§ **ASSIGNED TASK**: Write the entries out in full, matching them exactly.
--- RECORDS FOR PROCESSING Enclosed Below ---
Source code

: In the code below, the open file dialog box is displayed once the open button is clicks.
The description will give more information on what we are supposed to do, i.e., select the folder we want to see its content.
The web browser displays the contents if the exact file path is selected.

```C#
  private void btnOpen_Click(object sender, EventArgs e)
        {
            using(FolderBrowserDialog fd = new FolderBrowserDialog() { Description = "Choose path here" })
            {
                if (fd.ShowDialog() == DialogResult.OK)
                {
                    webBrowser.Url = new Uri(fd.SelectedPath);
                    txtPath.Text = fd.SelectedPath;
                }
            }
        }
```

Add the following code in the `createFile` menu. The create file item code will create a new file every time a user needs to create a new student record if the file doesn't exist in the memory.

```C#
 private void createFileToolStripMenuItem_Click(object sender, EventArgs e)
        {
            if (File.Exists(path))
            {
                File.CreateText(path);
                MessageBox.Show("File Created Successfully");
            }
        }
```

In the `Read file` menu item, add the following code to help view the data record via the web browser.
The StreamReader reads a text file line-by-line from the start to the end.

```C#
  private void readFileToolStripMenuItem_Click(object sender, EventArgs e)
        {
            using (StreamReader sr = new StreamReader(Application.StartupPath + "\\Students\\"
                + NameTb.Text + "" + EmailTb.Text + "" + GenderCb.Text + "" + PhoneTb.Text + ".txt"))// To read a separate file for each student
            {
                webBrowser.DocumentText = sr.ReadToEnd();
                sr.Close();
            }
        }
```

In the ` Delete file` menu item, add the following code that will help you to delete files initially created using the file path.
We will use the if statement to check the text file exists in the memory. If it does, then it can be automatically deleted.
--- End of Enclosed RECORDS FOR PROCESSING ---
§ **SOLUTION FOR THIS TASK**:
Source code

: In the code below, the open file dialog box is displayed once the open button is clicks.
The description will give more information on what we are supposed to do, i.e., select the folder we want to see its content.
The web browser displays the contents if the exact file path is selected.

```C#
  private void btnOpen_Click(object sender, EventArgs e)
        {
            using(FolderBrowserDialog fd = new FolderBrowserDialog() { Description = "Choose path here" })
            {
                if (fd.ShowDialog() == DialogResult.OK)
                {
                    webBrowser.Url = new Uri(fd.SelectedPath);
                    txtPath.Text = fd.SelectedPath;
                }
            }
        }
```

Add the following code in the `createFile` menu. The create file item code will create a new file every time a user needs to create a new student record if the file doesn't exist in the memory.

```C#
 private void createFileToolStripMenuItem_Click(object sender, EventArgs e)
        {
            if (File.Exists(path))
            {
                File.CreateText(path);
                MessageBox.Show("File Created Successfully");
            }
        }
```

In the `Read file` menu item, add the following code to help view the data record via the web browser.
The StreamReader reads a text file line-by-line from the start to the end.

```C#
  private void readFileToolStripMenuItem_Click(object sender, EventArgs e)
        {
            using (StreamReader sr = new StreamReader(Application.StartupPath + "\\Students\\"
                + NameTb.Text + "" + EmailTb.Text + "" + GenderCb.Text + "" + PhoneTb.Text + ".txt"))// To read a separate file for each student
            {
                webBrowser.DocumentText = sr.ReadToEnd();
                sr.Close();
            }
        }
```

In the ` Delete file` menu item, add the following code that will help you to delete files initially created using the file path.
We will use the if statement to check the text file exists in the memory. If it does, then it can be automatically deleted.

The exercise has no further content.